DOCUMENT SEGMENT:
[sword-devel] character encoding conversion

David Burry sword-devel@crosswire.org
Tue, 12 Jun 2001 21:32:49 -0700


ok, good answer, you can tell I don't always know what I'm talking about 
but I know some and I'm getting there... ;o)  By the way, when you do your 
Unicode support, make sure you don't make assumptions about 2 bytes and 
support the full UCS-4 (4 byte) spec internally, since Unicode 3.1 includes 
full support for 3 new asian encodings (one of which is "mandatory" in 
mainland china) and more than 64k characters....  The company I work for 
(Adobe) is a member so I learned some cool stuff at work today about this.

Dave

At 10:44 AM 6/12/2001 -0700, Chris Little wrote:
>Yeah, I had the same thought of using a hash table, but decided against
>it because I had erroneously thought it would be larger in memory than a
>giant switch.  (Don't ask me why, it was late.)  I'll try
>re-implementing as an STL map since that's what I'm familiar with.
>Other ideas are welcome still.
>
>I looked at the various Unicode libraries available and none of those I
>saw were adequate or were too large to include for our minimal needs.
>IBM's ICU looked very nice, but it's large and I don't really want to
>worry about adding IBM Public License materials to the project.  If we
>write it ourselves, we can license under our own terms.  We can also be
>assured that our code will do exactly what WE need it to do, rather than
>perhaps a more general or less efficient function.  I rewrote our Roman
>numeral functions for the same reasons (license & specificity to our
>task).

PROBLEMS TO WORK ON:
1. Reproduce word for word the part of the character encoding conversion post above starting with "ok, good answer, you" and going on through "today about this.".
2. Write what comes next in the character encoding conversion post above, picking up after its final sentence.

SOURCE INFORMATION:
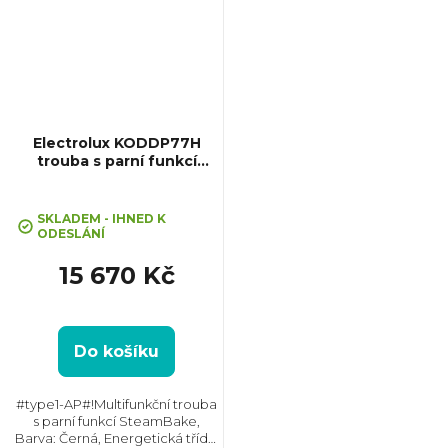
Electrolux KODDP77H
trouba s parní funkcí
SteamBake
SKLADEM - IHNED K
ODESLÁNÍ
15 670 Kč
Do košíku
#type1-AP#!Multifunkční trouba
s parní funkcí SteamBake,
Barva: Černá, Energetická třída: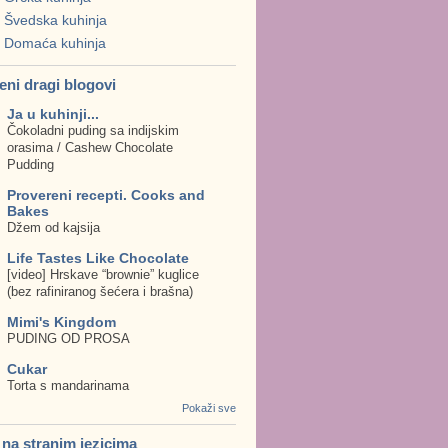
Švedska kuhinja
Domaća kuhinja
eni dragi blogovi
Ja u kuhinji...
Čokoladni puding sa indijskim
orasima / Cashew Chocolate
Pudding
Provereni recepti. Cooks and
Bakes
Džem od kajsija
Life Tastes Like Chocolate
[video] Hrskave “brownie” kuglice
(bez rafiniranog šećera i brašna)
Mimi's Kingdom
PUDING OD PROSA
Cukar
Torta s mandarinama
Pokaži sve
. na stranim jezicima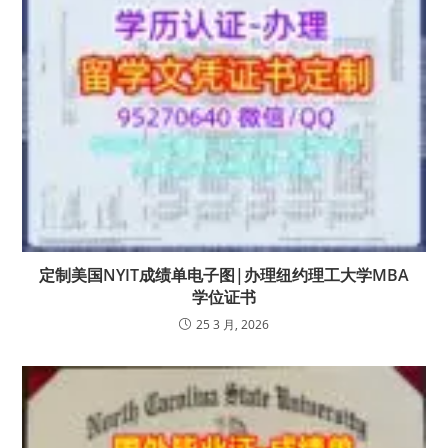
定制美国NYIT成绩单电子图|办理纽约理工大学MBA
学位证书
25 3 月, 2026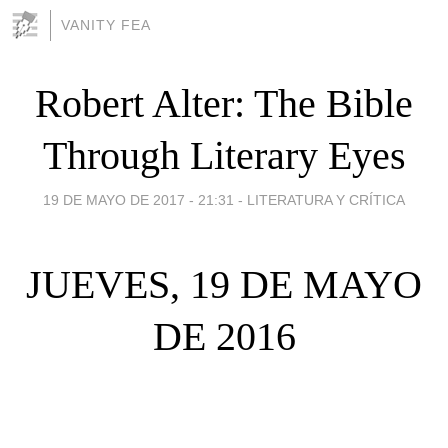
VANITY FEA
Robert Alter: The Bible
Through Literary Eyes
19 DE MAYO DE 2017 - 21:31
-
LITERATURA Y CRÍTICA
JUEVES, 19 DE MAYO
DE 2016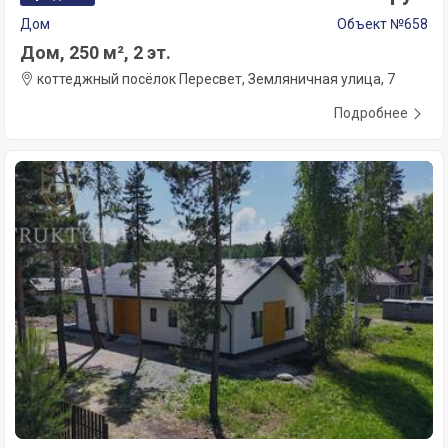
Дом
Объект №658
Дом, 250 м², 2 эт.
коттеджный посёлок Пересвет, Земляничная улица, 7
Подробнее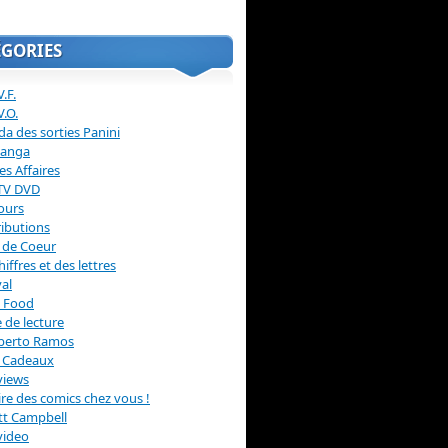
ÉGORIES
.F.
V.O.
a des sorties Panini
anga
s Affaires
 TV DVD
ours
ibutions
 de Coeur
hiffres et des lettres
val
 Food
 de lecture
erto Ramos
s Cadeaux
views
 lire des comics chez vous !
ott Campbell
video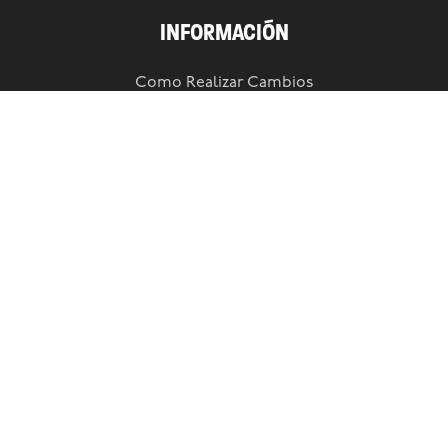
INFORMACIÓN
Como Realizar Cambios
Envíos y Devoluciones
Preguntas frecuentes
Términos y Condiciones
Newsletter!
Suscribite a nuestra newsletter y enterate de todas las
novedades!
SUSCRIBIRME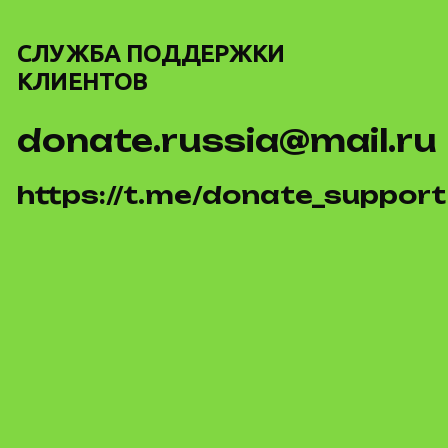
СЛУЖБА ПОДДЕРЖКИ
КЛИЕНТОВ
donate.russia@mail.ru
https://t.me/donate_support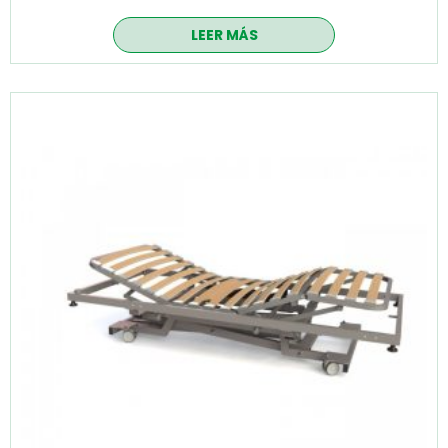
LEER MÁS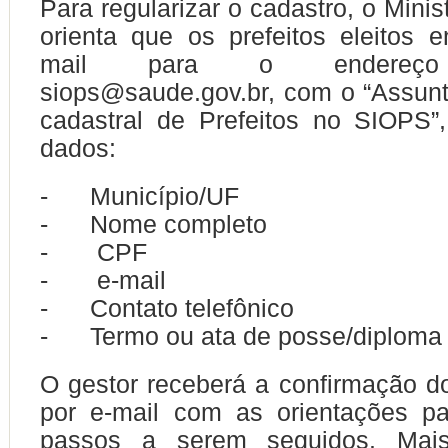
Para regularizar o cadastro, o Mini
orienta que os prefeitos eleitos
mail para o endereço e
siops@saude.gov.br, com o “Assunt
cadastral de Prefeitos no SIOPS”
dados:
- Município/UF
- Nome completo
- CPF
- e-mail
- Contato telefônico
- Termo ou ata de posse/diploma
O gestor receberá a confirmação d
por e-mail com as orientações p
passos a serem seguidos. Mais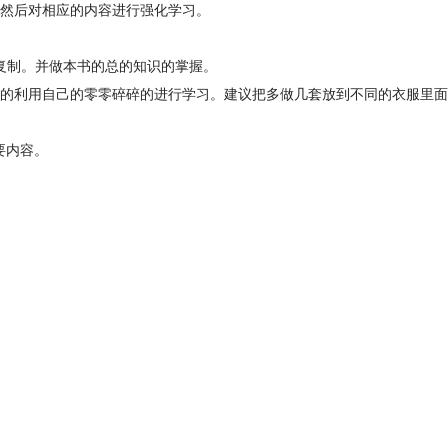
然后对相应的内容进行强化学习。
复制。并做本书的总的知识的掌握。
的利用自己的零零碎碎的进行学习。建议把多做几套放到不同的衣服里面
要内容。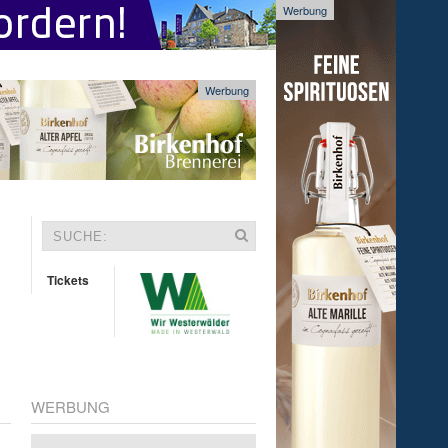
Werbung
Werbung
Tickets
WERBUNG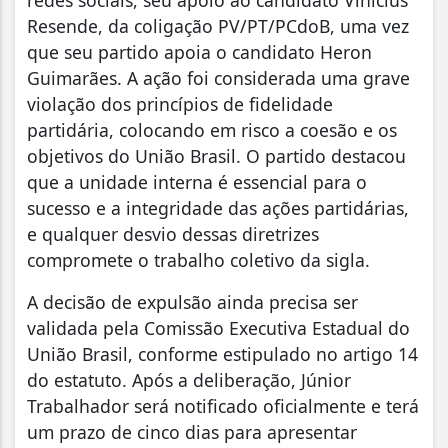
redes sociais, seu apoio ao candidato Vinícius
Resende, da coligação PV/PT/PCdoB, uma vez
que seu partido apoia o candidato Heron
Guimarães. A ação foi considerada uma grave
violação dos princípios de fidelidade
partidária, colocando em risco a coesão e os
objetivos do União Brasil. O partido destacou
que a unidade interna é essencial para o
sucesso e a integridade das ações partidárias,
e qualquer desvio dessas diretrizes
compromete o trabalho coletivo da sigla.
A decisão de expulsão ainda precisa ser
validada pela Comissão Executiva Estadual do
União Brasil, conforme estipulado no artigo 14
do estatuto. Após a deliberação, Júnior
Trabalhador será notificado oficialmente e terá
um prazo de cinco dias para apresentar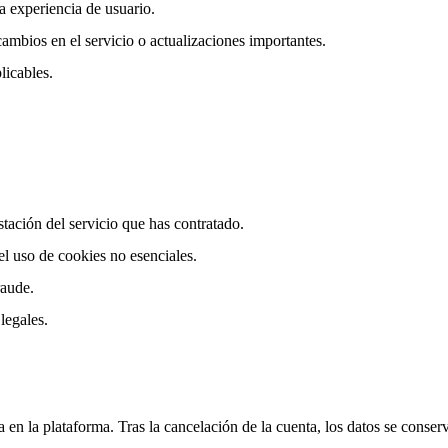
la experiencia de usuario.
ambios en el servicio o actualizaciones importantes.
licables.
stación del servicio que has contratado.
l uso de cookies no esenciales.
raude.
legales.
en la plataforma. Tras la cancelación de la cuenta, los datos se conser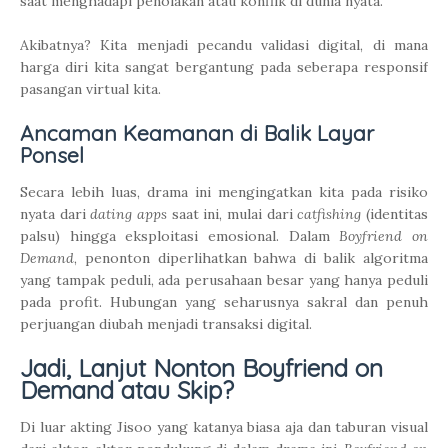
saat menghadapi penolakan atau konflik di dunia nyata.
Akibatnya? Kita menjadi pecandu validasi digital, di mana
harga diri kita sangat bergantung pada seberapa responsif
pasangan virtual kita.
Ancaman Keamanan di Balik Layar
Ponsel
Secara lebih luas, drama ini mengingatkan kita pada risiko
nyata dari
dating apps
saat ini, mulai dari
catfishing
(identitas
palsu) hingga eksploitasi emosional. Dalam
Boyfriend on
Demand
, penonton diperlihatkan bahwa di balik algoritma
yang tampak peduli, ada perusahaan besar yang hanya peduli
pada profit. Hubungan yang seharusnya sakral dan penuh
perjuangan diubah menjadi transaksi digital.
Jadi, Lanjut Nonton Boyfriend on
Demand atau Skip?
Di luar akting Jisoo yang katanya biasa aja dan taburan visual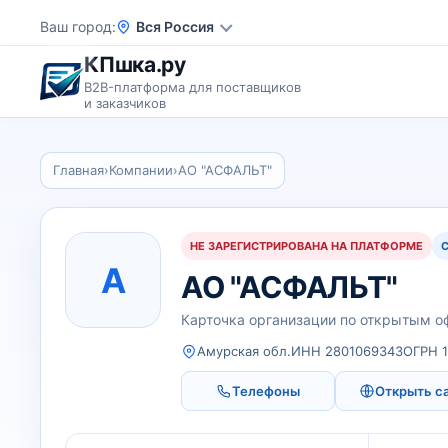
Ваш город
Вся Россия
КПшка.ру
B2B-платформа для поставщиков
и заказчиков
Главная
›
Компании
›
АО "АСФАЛЬТ"
НЕ ЗАРЕГИСТРИРОВАНА НА ПЛАТФОРМЕ
А
АО "АСФАЛЬТ"
Карточка организации по открытым 
Амурская обл.
ИНН 2801069343
ОГРН 
Телефоны
Открыть с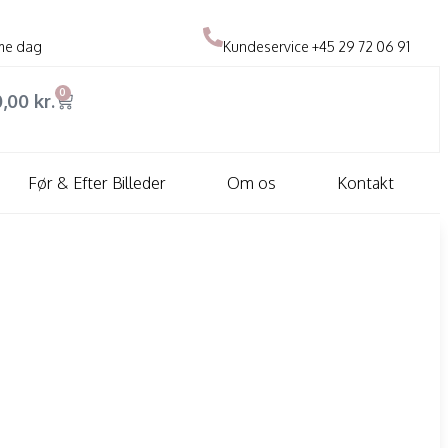
me dag
Kundeservice
+45 29 72 06 91
0
0,00
kr.
Før & Efter Billeder
Om os
Kontakt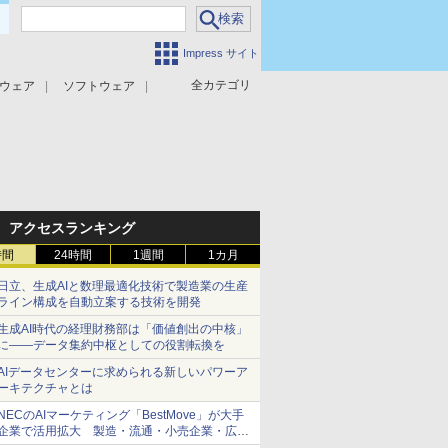
Impress サイト
全カテゴリ
ウェア
ソフトウェア
攻撃対策
マルウェア対策
アクセスランキング
時間
24時間
1週間
1カ月
日立、生成AIと数理最適化技術で製造業の生産
ライン構成を自動立案する技術を開発
生成AI時代の経理財務部は「価値創出の中核」
に――データ集約中枢としての役割転換を
AIデータセンターに求められる新しいパワーア
ーキテクチャとは
NECのAIマーケティング「BestMove」が大手
企業で活用拡大 製造・流通・小売企業・広告
代理店などが実装フェーズへ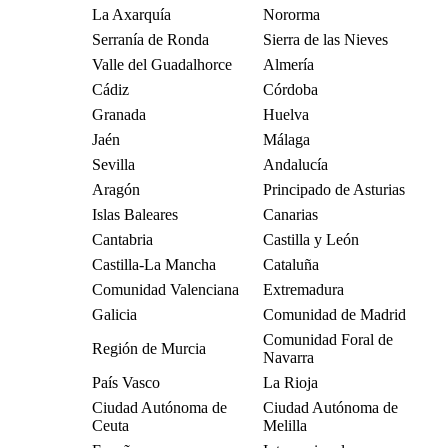
La Axarquía
Nororma
Serranía de Ronda
Sierra de las Nieves
Valle del Guadalhorce
Almería
Cádiz
Córdoba
Granada
Huelva
Jaén
Málaga
Sevilla
Andalucía
Aragón
Principado de Asturias
Islas Baleares
Canarias
Cantabria
Castilla y León
Castilla-La Mancha
Cataluña
Comunidad Valenciana
Extremadura
Galicia
Comunidad de Madrid
Comunidad Foral de
Región de Murcia
Navarra
País Vasco
La Rioja
Ciudad Autónoma de
Ciudad Autónoma de
Ceuta
Melilla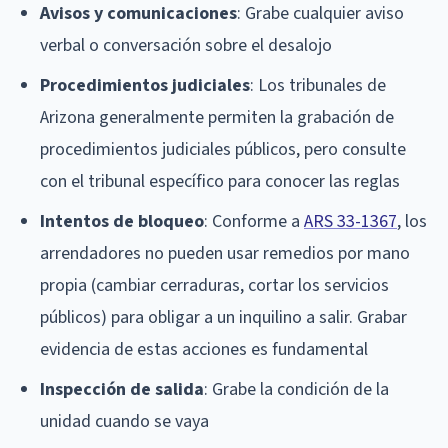
Avisos y comunicaciones
: Grabe cualquier aviso
verbal o conversación sobre el desalojo
Procedimientos judiciales
: Los tribunales de
Arizona generalmente permiten la grabación de
procedimientos judiciales públicos, pero consulte
con el tribunal específico para conocer las reglas
Intentos de bloqueo
: Conforme a
ARS 33-1367
, los
arrendadores no pueden usar remedios por mano
propia (cambiar cerraduras, cortar los servicios
públicos) para obligar a un inquilino a salir. Grabar
evidencia de estas acciones es fundamental
Inspección de salida
: Grabe la condición de la
unidad cuando se vaya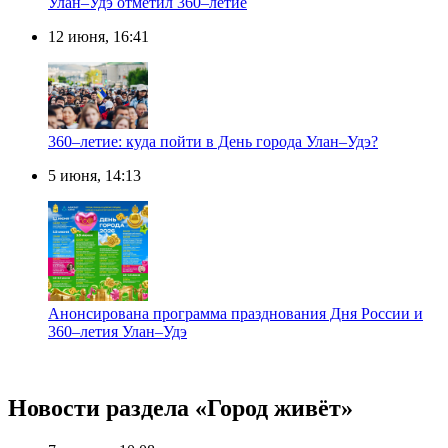
Улан–Удэ отметил 360–летие
12 июня, 16:41
360–летие: куда пойти в День города Улан–Удэ?
5 июня, 14:13
Анонсирована программа празднования Дня России и
360–летия Улан–Удэ
Новости раздела «Город живёт»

ANSWERS BY TASK:
1.
ok, good answer, you can tell I don't always know what I'm talking about 
but I know some and I'm getting there... ;o)  By the way, when you do your 
Unicode support, make sure you don't make assumptions about 2 bytes and 
support the full UCS-4 (4 byte) spec internally, since Unicode 3.1 includes 
full support for 3 new asian encodings (one of which is "mandatory" in 
mainland china) and more than 64k characters....  The company I work for 
(Adobe) is a member so I learned some cool stuff at work today about this.

2.
>
>Besides that, we're not going to maintain the tables ourselves.  We'll
>use the tables from Unicode, Inc. which they state are very stable.
>Once the basic mechanism is set up, doing classes for all the
>conversions they support will be a piece of cake.
>
>--Chris
>
> > -----Original Message-----
> > From: owner-sword-devel@crosswire.org [mailto:owner-sword-
> > devel@crosswire.org] On Behalf Of David Burry
> > Sent: Tuesday, June 12, 2001 9:36 AM
> > To: sword-devel@crosswire.org; SWORD Devel List
> > Subject: Re: [sword-devel] character encoding conversion
> >
> > Most higher level languages have some sort of hash or associative
>array
> > built in, perhaps there are a few libraries somewhere for C to do this
> > even
> > more efficiently since all keys and values are the same length (two
>bytes)
> > from UCS16 to SJIS?  I assume a simple calculation and 14k array will
>work
> > from SJIS to UCS16...  In addition, aren't there already lots of
>Unicode
> > conversion libraries out there we could link against?  There are
>literally
> > dozens of conversions to/from Unicode I don't know if we should be
> > maintaining all the tables ourselves...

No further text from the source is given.